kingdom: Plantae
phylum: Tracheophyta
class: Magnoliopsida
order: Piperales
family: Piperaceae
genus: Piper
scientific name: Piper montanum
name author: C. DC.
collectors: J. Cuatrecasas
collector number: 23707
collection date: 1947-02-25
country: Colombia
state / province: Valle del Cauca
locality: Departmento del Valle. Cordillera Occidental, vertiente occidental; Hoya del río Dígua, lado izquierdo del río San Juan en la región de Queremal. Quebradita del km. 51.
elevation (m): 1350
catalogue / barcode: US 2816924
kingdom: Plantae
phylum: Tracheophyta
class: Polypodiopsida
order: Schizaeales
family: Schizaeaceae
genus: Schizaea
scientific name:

· · · · · · ·

→ YOUR GOAL
Rewrite the data above as a numbered list, omitting any blank lines.

→ WRITTEN REPLY
1. kingdom: Plantae
2. phylum: Tracheophyta
3. class: Magnoliopsida
4. order: Piperales
5. family: Piperaceae
6. genus: Piper
7. scientific name: Piper montanum
8. name author: C. DC.
9. collectors: J. Cuatrecasas
10. collector number: 23707
11. collection date: 1947-02-25
12. country: Colombia
13. state / province: Valle del Cauca
14. locality: Departmento del Valle. Cordillera Occidental, vertiente occidental; Hoya del río Dígua, lado izquierdo del río San Juan en la región de Queremal. Quebradita del km. 51.
15. elevation (m): 1350
16. catalogue / barcode: US 2816924
17. kingdom: Plantae
18. phylum: Tracheophyta
19. class: Polypodiopsida
20. order: Schizaeales
21. family: Schizaeaceae
22. genus: Schizaea
23. scientific name:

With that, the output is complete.